Is the Moderna Vaccine ‘Banned’ in Sweden, Denmark, Norway, and Iceland?
Rare reports of heart inflammation in persons who received the Moderna COVID vaccine prompted health authorities in several Nordic countries to take action, sparking social media discussion.
On October 9, Twitter user ‘pdubdev,’ who styles themselves as a “bold fighter for personal liberty,” reported that the Moderna vaccine, also known as Spikevax, has been prohibited in a number of countries.
“Finland, Sweden, Norway, and Iceland have all banned the Moderna vaccine,” the user added. The FDA hasn’t said anything.” Since then, the tweet has gotten a lot of attention, with over 15,000 likes and nearly 5,000 retweets as of 10 a.m. EDT on October 13.
The Moderna vaccination has been banned in Finland, Sweden, Norway, and Iceland.
The FDA hasn’t said anything— Real Developments (@pdubdev) October 9, 2021
The tweet appears to be in response to health authorities in those nations taking action in the wake of allegations that the Moderna vaccination may increase the risk of myocarditis and pericarditis—inflammation of the heart muscle and inflammation of the heart’s outer membrane, respectively.

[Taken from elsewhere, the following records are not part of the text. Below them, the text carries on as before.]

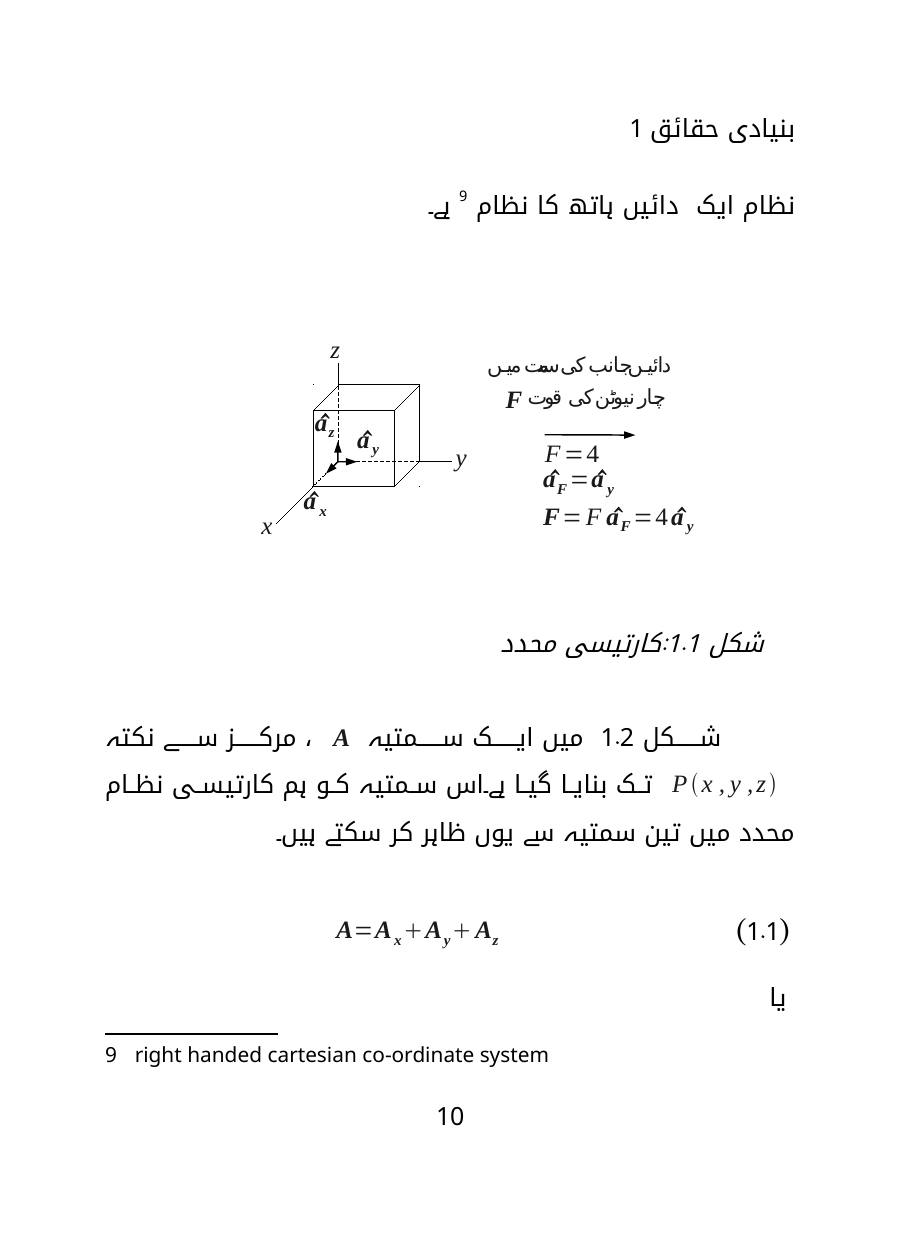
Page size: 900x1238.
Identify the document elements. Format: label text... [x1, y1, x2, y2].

text اگر دائیں ہاتھ کی چار انگلیوں کوکی جانب رکھ کر انہیںکی جانب موڑا جائے تو اس ہاتھ کا انگوٹھاکی سمت کو ظاہر کرے گا۔لہٰذا، خلاء کا یہ تین اکائی سمتوں والا نظام ایک دائیں ہاتھ کا نظام ہے۔ [105, 182, 795, 230]
text یا [105, 974, 795, 1022]
table_header (1.1) [718, 903, 795, 974]
text شکل 1.2 میں ایک سمتیہ، مرکز سے نکتہ تک بنایا گیا ہے۔اس سمتیہ کو ہم کارتیسی نظام محدد میں تین سمتیہ سے یوں ظاہر کر سکتے ہیں۔ [105, 714, 795, 856]
table_header [105, 903, 718, 974]
text شکل 1.1:کارتیسی محدد [137, 255, 763, 668]
text right handed cartesian co-ordinate system [105, 1040, 795, 1068]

According to the Swedish health ministry, the risk is quite low.
The tweet implies that the Moderna vaccination has been outright banned in the nations indicated. This isn’t correct.
Sweden has chosen to postpone, rather than ban, the use of the Moderna vaccine in some of its citizens, specifically those born in 1991 or after. Young men are the most likely to get myocarditis and pericarditis as a result of immunization. It cited early evaluations from data sources in Sweden and the Nordic countries.

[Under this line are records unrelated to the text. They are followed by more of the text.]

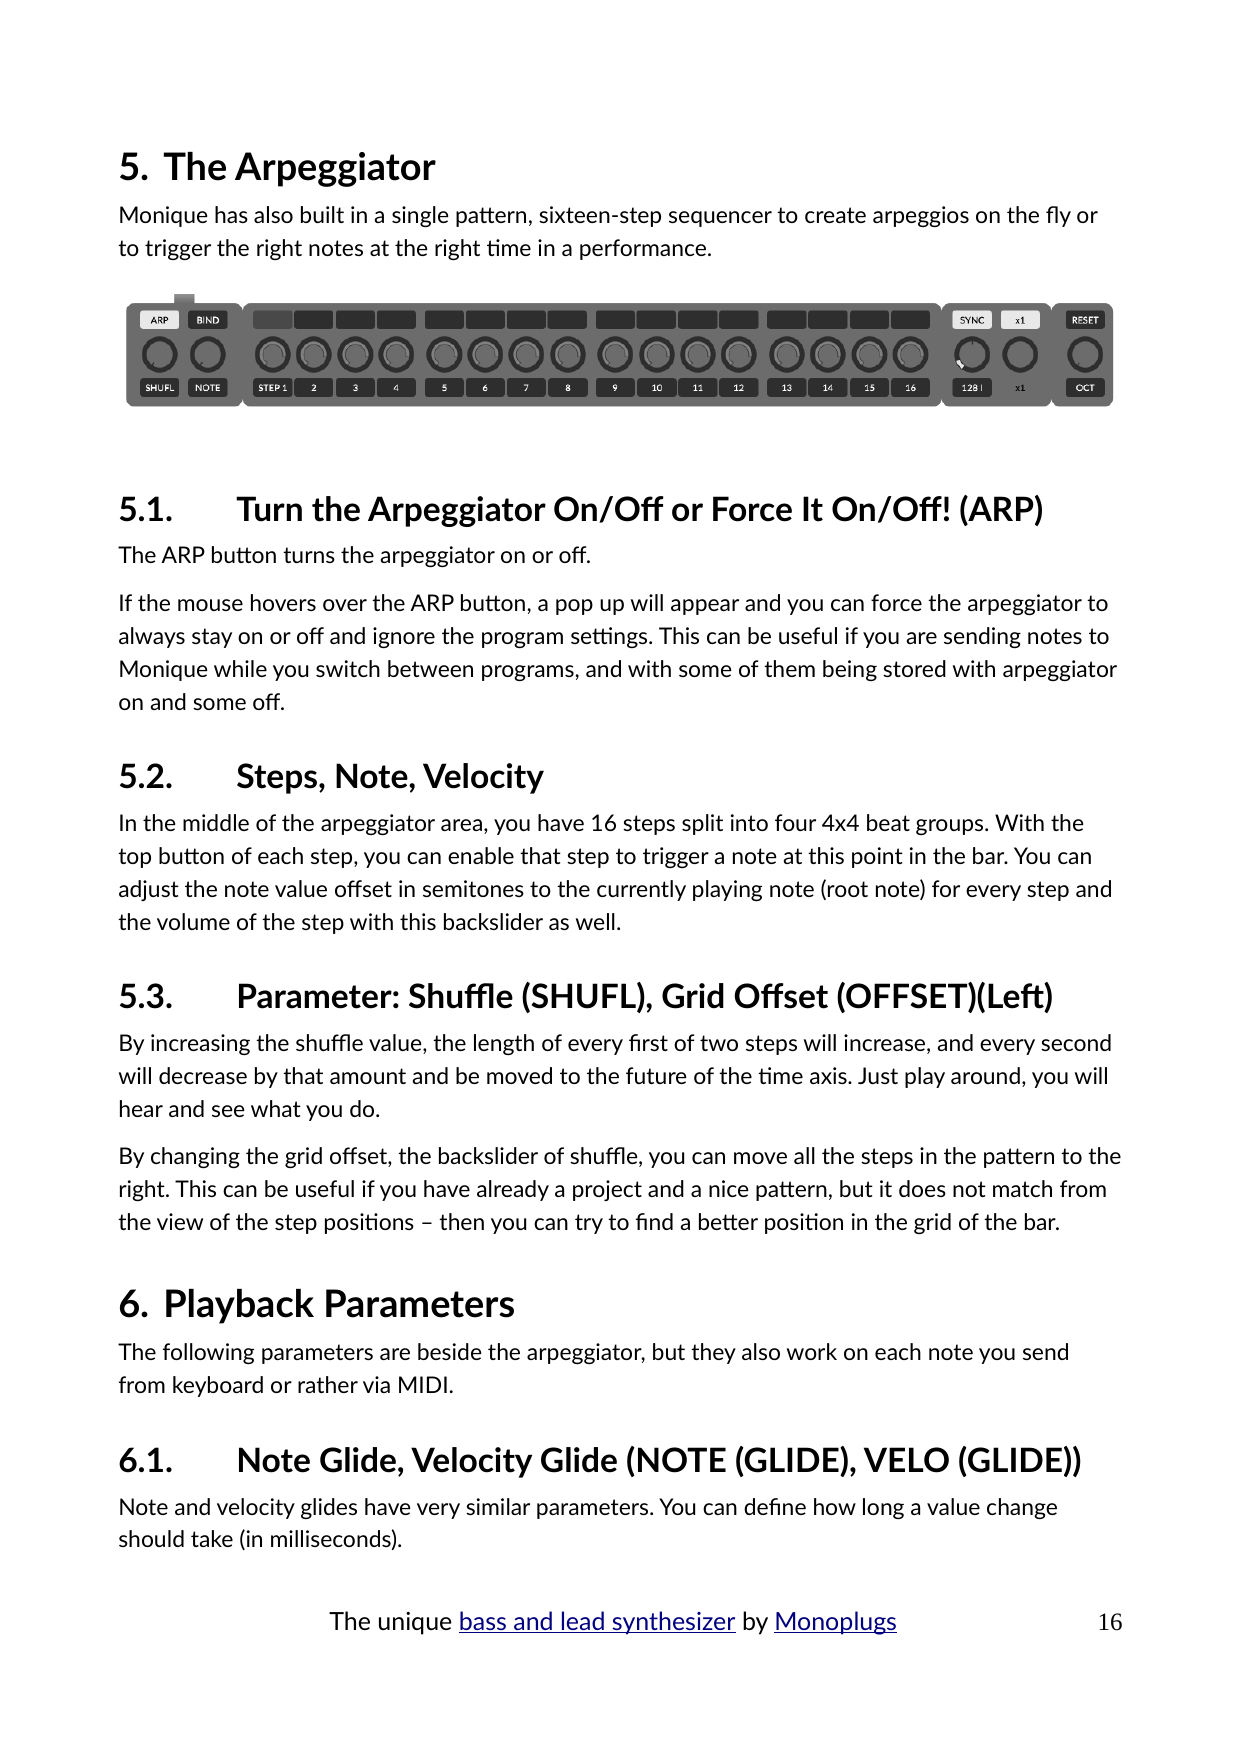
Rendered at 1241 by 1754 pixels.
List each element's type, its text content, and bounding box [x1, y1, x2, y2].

subtitle Turn the Arpeggiator On/Off or Force It On/Off! (ARP) [118, 488, 1122, 529]
text In the middle of the arpeggiator area, you have 16 steps split into four 4x4 beat groups. With the top button of each step, you can enable that step to trigger a note at this point in the bar. You can adjust the note value offset in semitones to the currently playing note (root note) for every step and the volume of the step with this backslider as well. [118, 809, 1122, 935]
subtitle Note Glide, Velocity Glide (NOTE (GLIDE), VELO (GLIDE)) [118, 1439, 1122, 1480]
text Note and velocity glides have very similar parameters. You can define how long a value change should take (in milliseconds). [118, 1492, 1122, 1553]
text The ARP button turns the arpeggiator on or off. [118, 541, 1122, 569]
text By increasing the shuffle value, the length of every first of two steps will increase, and every second will decrease by that amount and be moved to the future of the time axis. Just play around, you will hear and see what you do. [118, 1028, 1122, 1122]
subtitle The Arpeggiator [118, 143, 1122, 189]
subtitle Playback Parameters [118, 1280, 1122, 1326]
picture [118, 294, 1123, 415]
text Monique has also built in a single pattern, sixteen-step sequencer to create arpeggios on the fly or to trigger the right notes at the right time in a performance. [118, 201, 1122, 262]
subtitle Steps, Note, Velocity [118, 756, 1122, 796]
text If the mouse hovers over the ARP button, a pop up will appear and you can force the arpeggiator to always stay on or off and ignore the program settings. This can be useful if you are sending notes to Monique while you switch between programs, and with some of them being stored with arpeggiator on and some off. [118, 589, 1122, 715]
text The following parameters are beside the arpeggiator, but they also work on each note you send from keyboard or rather via MIDI. [118, 1338, 1122, 1399]
subtitle Parameter: Shuffle (SHUFL), Grid Offset (OFFSET)(Left) [118, 976, 1122, 1016]
text By changing the grid offset, the backslider of shuffle, you can move all the steps in the pattern to the right. This can be useful if you have already a project and a nice pattern, but it does not match from the view of the step positions – then you can try to find a better position in the grid of the bar. [118, 1142, 1122, 1235]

At the time of writing, the suspension was only in effect until December 1 of this year.
On October 6, Norway issued its own statement, recommending that children aged 12 to 17 receive Pfizer’s Comirnaty vaccination rather than the Moderna Spikevax vaccine. Men under 30 should “consider picking Comirnaty” while getting vaccinated, but “both the Moderna and Pfizer are still advised for individuals over 30 years of age,” according to the statement. “The Nordic registry study looking at the incidence of myocarditis and pericarditis has not yet been finished, and as a result, conclusive findings from this study cannot yet be drawn,” it noted. “The. This is a condensed version of the information.